Reproduce every line of the records below without changing a single character.

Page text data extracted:
=-=-=-=-=
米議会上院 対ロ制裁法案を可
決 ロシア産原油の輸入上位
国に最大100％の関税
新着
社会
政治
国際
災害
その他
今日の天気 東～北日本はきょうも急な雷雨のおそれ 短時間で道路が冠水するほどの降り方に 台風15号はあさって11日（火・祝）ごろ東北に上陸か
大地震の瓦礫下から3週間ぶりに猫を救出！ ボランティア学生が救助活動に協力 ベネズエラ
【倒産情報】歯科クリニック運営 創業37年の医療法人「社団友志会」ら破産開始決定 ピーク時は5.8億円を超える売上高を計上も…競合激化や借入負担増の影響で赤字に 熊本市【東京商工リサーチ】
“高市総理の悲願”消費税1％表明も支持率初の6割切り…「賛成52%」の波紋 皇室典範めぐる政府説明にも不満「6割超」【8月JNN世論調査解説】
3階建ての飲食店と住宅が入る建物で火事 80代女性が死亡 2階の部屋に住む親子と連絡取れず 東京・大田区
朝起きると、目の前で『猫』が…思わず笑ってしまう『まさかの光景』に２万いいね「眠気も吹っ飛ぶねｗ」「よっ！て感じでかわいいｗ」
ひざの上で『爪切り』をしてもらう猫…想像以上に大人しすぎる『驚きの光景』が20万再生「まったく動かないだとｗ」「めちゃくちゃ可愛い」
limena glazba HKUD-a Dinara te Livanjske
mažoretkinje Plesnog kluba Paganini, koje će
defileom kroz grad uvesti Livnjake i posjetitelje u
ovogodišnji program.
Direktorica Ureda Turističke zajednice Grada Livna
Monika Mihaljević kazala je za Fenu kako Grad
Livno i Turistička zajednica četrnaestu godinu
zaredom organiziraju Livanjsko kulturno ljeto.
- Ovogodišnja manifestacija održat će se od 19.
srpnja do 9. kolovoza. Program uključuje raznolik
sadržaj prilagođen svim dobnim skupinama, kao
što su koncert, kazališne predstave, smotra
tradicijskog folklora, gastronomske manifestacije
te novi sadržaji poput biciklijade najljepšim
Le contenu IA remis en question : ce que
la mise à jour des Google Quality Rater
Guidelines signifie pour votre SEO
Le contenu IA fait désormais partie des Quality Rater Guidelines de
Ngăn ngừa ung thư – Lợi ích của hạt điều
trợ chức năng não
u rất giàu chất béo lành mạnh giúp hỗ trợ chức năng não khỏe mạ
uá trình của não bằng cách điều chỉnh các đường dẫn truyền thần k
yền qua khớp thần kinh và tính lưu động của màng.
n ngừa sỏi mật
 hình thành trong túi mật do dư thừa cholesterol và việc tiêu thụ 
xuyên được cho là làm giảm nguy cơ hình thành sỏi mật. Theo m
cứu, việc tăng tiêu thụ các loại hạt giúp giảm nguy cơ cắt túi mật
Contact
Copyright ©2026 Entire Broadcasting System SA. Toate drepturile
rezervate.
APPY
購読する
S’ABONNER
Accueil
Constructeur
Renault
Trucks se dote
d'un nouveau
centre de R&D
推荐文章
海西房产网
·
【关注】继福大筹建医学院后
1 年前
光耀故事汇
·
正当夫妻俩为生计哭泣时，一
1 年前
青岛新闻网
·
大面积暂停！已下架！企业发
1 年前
=-=-=-=-=
▶ Solved problem:
米議会上院 対ロ制裁法案を可
決 ロシア産原油の輸入上位
国に最大100％の関税
新着
社会
政治
国際
災害
その他
今日の天気 東～北日本はきょうも急な雷雨のおそれ 短時間で道路が冠水するほどの降り方に 台風15号はあさって11日（火・祝）ごろ東北に上陸か
大地震の瓦礫下から3週間ぶりに猫を救出！ ボランティア学生が救助活動に協力 ベネズエラ
【倒産情報】歯科クリニック運営 創業37年の医療法人「社団友志会」ら破産開始決定 ピーク時は5.8億円を超える売上高を計上も…競合激化や借入負担増の影響で赤字に 熊本市【東京商工リサーチ】
“高市総理の悲願”消費税1％表明も支持率初の6割切り…「賛成52%」の波紋 皇室典範めぐる政府説明にも不満「6割超」【8月JNN世論調査解説】
3階建ての飲食店と住宅が入る建物で火事 80代女性が死亡 2階の部屋に住む親子と連絡取れず 東京・大田区
朝起きると、目の前で『猫』が…思わず笑ってしまう『まさかの光景』に２万いいね「眠気も吹っ飛ぶねｗ」「よっ！て感じでかわいいｗ」
ひざの上で『爪切り』をしてもらう猫…想像以上に大人しすぎる『驚きの光景』が20万再生「まったく動かないだとｗ」「めちゃくちゃ可愛い」
limena glazba HKUD-a Dinara te Livanjske
mažoretkinje Plesnog kluba Paganini, koje će
defileom kroz grad uvesti Livnjake i posjetitelje u
ovogodišnji program.
Direktorica Ureda Turističke zajednice Grada Livna
Monika Mihaljević kazala je za Fenu kako Grad
Livno i Turistička zajednica četrnaestu godinu
zaredom organiziraju Livanjsko kulturno ljeto.
- Ovogodišnja manifestacija održat će se od 19.
srpnja do 9. kolovoza. Program uključuje raznolik
sadržaj prilagođen svim dobnim skupinama, kao
što su koncert, kazališne predstave, smotra
tradicijskog folklora, gastronomske manifestacije
te novi sadržaji poput biciklijade najljepšim
Le contenu IA remis en question : ce que
la mise à jour des Google Quality Rater
Guidelines signifie pour votre SEO
Le contenu IA fait désormais partie des Quality Rater Guidelines de
Ngăn ngừa ung thư – Lợi ích của hạt điều
trợ chức năng não
u rất giàu chất béo lành mạnh giúp hỗ trợ chức năng não khỏe mạ
uá trình của não bằng cách điều chỉnh các đường dẫn truyền thần k
yền qua khớp thần kinh và tính lưu động của màng.
n ngừa sỏi mật
 hình thành trong túi mật do dư thừa cholesterol và việc tiêu thụ 
xuyên được cho là làm giảm nguy cơ hình thành sỏi mật. Theo m
cứu, việc tăng tiêu thụ các loại hạt giúp giảm nguy cơ cắt túi mật
Contact
Copyright ©2026 Entire Broadcasting System SA. Toate drepturile
rezervate.
APPY
購読する
S’ABONNER
Accueil
Constructeur
Renault
Trucks se dote
d'un nouveau
centre de R&D
推荐文章
海西房产网
·
【关注】继福大筹建医学院后
1 年前
光耀故事汇
·
正当夫妻俩为生计哭泣时，一
1 年前
青岛新闻网
·
大面积暂停！已下架！企业发
1 年前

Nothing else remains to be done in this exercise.